- Fragmento del texto:
_ _ _ _ _ _ _

El resultado son carreteras inconclusas, puertos saturados, presas y acueductos insuficientes, hospitales y escuelas sin equipo y una infraestructura que ni crece al ritmo que demandan una población y un aparato productivo del siglo XXI.
La aritmética es implacable: si la inversión total se mantiene por debajo del 25% del PIB, el potencial de crecimiento del país difícilmente superará el 2% anual.
En el mejor de los casos, tendremos picos transitorios cuando suban exportaciones o el consumo, pero el techo estructural permanece. Sin ampliar la capacidad instalada, sin reducir cuellos de botella logísticos y sin infraestructura moderna de energía, agua, transporte y telecomunicaciones, la economía no puede acelerar.
¿Cómo revertirlo? Hay dos rutas —complementarias, no excluyentes—: una reforma fiscal profunda o un cambio de visión regulatoria que abra espacios reales al capital privado en sectores hoy vedados o desincentivados por la incertidumbre.
Primero, la reforma fiscal. México necesita más ingresos estables y progresivos para financiar inversión pública de largo aliento.
No se trata solo de subir tasas: es ampliar bases, cerrar huecos, ordenar exenciones, fortalecer la administración tributaria y alinear incentivos para estados y municipios. También implica reasignar gasto: menos gasto corriente inercial y más recursos multianuales para proyectos con evaluación costo-beneficio transparente y rendición de cuentas.
Sin un piso fiscal más amplio y predecible, cualquier plan de infraestructura será intermitente y vulnerable al ciclo político.
Segundo, el cambio de visión. Si el Estado no puede —o no quiere— invertir lo suficiente, debe permitir que lo haga quien esté dispuesto a arriesgar capital bajo reglas claras.
Hablamos de asociaciones público-privadas bien diseñadas; de abrir segmentos de energía —generación, transmisión complementaria, almacenamiento—; de concesiones en logística, puertos, aeropuertos y ferrocarriles con compromisos de inversión y tarifas reguladas; de grandes proyectos de agua y saneamiento; de redes de telecomunicaciones que reduzcan brechas digitales.
La clave es la certidumbre: marcos regulatorios consistentes, autonomía de los reguladores, respeto de contratos y una ruta clara de permisos.

_ _ _ _ _ _ _

- Actividad A: Transcribe el pasaje del fragmento sobre la inversión en infraestructura que va desde "Segundo, el cambio" hasta "clara de permisos.".
- Actividad B: Explica en una a tres oraciones por qué, según el fragmento sobre la inversión en infraestructura, México necesita más ingresos estables y progresivos.

_ _ _ _ _ _ _

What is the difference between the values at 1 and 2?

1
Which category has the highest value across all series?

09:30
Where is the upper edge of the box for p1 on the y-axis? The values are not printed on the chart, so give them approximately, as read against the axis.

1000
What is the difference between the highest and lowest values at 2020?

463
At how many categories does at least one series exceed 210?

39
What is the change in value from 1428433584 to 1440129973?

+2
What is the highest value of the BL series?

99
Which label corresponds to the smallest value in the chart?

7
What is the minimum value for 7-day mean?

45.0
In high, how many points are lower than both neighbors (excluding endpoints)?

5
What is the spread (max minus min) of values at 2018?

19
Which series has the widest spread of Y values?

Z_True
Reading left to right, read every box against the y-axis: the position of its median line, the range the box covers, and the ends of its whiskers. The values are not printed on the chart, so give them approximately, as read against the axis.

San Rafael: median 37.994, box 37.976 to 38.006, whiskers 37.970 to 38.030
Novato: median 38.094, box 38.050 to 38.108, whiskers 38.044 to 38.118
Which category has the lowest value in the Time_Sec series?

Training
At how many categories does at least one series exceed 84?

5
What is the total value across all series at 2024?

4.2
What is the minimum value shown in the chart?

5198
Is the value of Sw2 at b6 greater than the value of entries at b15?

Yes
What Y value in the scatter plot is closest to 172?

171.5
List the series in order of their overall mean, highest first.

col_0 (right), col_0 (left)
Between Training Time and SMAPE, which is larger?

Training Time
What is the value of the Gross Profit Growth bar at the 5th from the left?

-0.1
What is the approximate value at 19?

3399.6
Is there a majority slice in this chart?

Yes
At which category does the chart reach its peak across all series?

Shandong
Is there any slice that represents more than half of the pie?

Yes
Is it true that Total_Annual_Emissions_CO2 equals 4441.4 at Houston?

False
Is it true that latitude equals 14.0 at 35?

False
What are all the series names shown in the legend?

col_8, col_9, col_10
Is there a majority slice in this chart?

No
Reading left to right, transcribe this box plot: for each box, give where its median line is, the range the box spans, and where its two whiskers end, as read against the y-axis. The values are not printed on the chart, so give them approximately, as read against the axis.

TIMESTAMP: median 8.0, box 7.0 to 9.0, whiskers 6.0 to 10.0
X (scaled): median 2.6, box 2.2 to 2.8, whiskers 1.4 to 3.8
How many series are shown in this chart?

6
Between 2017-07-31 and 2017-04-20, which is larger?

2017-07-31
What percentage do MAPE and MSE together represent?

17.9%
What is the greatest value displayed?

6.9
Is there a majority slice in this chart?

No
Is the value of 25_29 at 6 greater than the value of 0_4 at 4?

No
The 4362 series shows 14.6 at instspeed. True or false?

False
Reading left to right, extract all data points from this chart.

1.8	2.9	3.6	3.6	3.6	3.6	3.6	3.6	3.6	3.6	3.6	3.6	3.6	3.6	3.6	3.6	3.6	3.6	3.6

_ _ _ _ _ _ _

- Resultado esperado A:
Segundo, el cambio de visión. Si el Estado no puede —o no quiere— invertir lo suficiente, debe permitir que lo haga quien esté dispuesto a arriesgar capital bajo reglas claras.
Hablamos de asociaciones público-privadas bien diseñadas; de abrir segmentos de energía —generación, transmisión complementaria, almacenamiento—; de concesiones en logística, puertos, aeropuertos y ferrocarriles con compromisos de inversión y tarifas reguladas; de grandes proyectos de agua y saneamiento; de redes de telecomunicaciones que reduzcan brechas digitales.
La clave es la certidumbre: marcos regulatorios consistentes, autonomía de los reguladores, respeto de contratos y una ruta clara de permisos.

- Resultado esperado B: México necesita más ingresos estables y progresivos para financiar inversión pública de largo aliento. Sin un piso fiscal más amplio y predecible, cualquier plan de infraestructura sería intermitente y vulnerable al ciclo político.